## Your assignment
Convert all the rows below into a Markdown table with the columns "Row" and "Line," giving each line its number and skipping blank lines. Leave the pictures out of your answer.

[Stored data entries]
Segment Open
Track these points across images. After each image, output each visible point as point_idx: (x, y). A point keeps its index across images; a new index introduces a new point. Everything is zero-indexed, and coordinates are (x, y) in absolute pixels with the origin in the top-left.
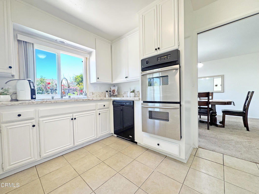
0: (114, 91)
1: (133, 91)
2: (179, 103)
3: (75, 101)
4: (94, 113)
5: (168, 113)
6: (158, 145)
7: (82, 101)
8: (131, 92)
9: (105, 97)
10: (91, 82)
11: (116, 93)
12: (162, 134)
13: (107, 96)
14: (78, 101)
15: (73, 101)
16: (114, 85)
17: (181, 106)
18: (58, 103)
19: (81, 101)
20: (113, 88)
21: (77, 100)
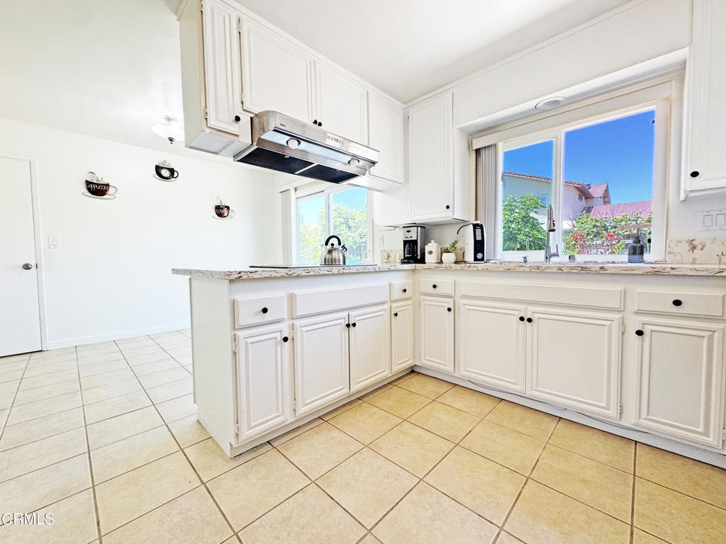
3: (533, 270)
4: (608, 323)
7: (555, 270)
14: (542, 272)
15: (528, 270)
18: (491, 271)
19: (551, 271)
21: (538, 268)
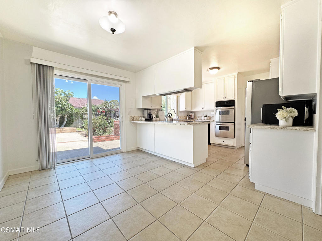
Segment Closed
## Solution to the exercise
| Row | Line |
|---|---|
| 1 | Track these points across images. After each image, output each visible point as point_idx: (x, y). A point keeps its index across images; a new index introduces a new point. Everything is zero-indexed, and coordinates are (x, y) in absolute pixels with the origin in the top-left. |
| 2 | 0: (114, 91) |
| 3 | 1: (133, 91) |
| 4 | 2: (179, 103) |
| 5 | 3: (75, 101) |
| 6 | 4: (94, 113) |
| 7 | 5: (168, 113) |
| 8 | 6: (158, 145) |
| 9 | 7: (82, 101) |
| 10 | 8: (131, 92) |
| 11 | 9: (105, 97) |
| 12 | 10: (91, 82) |
| 13 | 11: (116, 93) |
| 14 | 12: (162, 134) |
| 15 | 13: (107, 96) |
| 16 | 14: (78, 101) |
| 17 | 15: (73, 101) |
| 18 | 16: (114, 85) |
| 19 | 17: (181, 106) |
| 20 | 18: (58, 103) |
| 21 | 19: (81, 101) |
| 22 | 20: (113, 88) |
| 23 | 21: (77, 100) |
| 24 | 3: (533, 270) |
| 25 | 4: (608, 323) |
| 26 | 7: (555, 270) |
| 27 | 14: (542, 272) |
| 28 | 15: (528, 270) |
| 29 | 18: (491, 271) |
| 30 | 19: (551, 271) |
| 31 | 21: (538, 268) |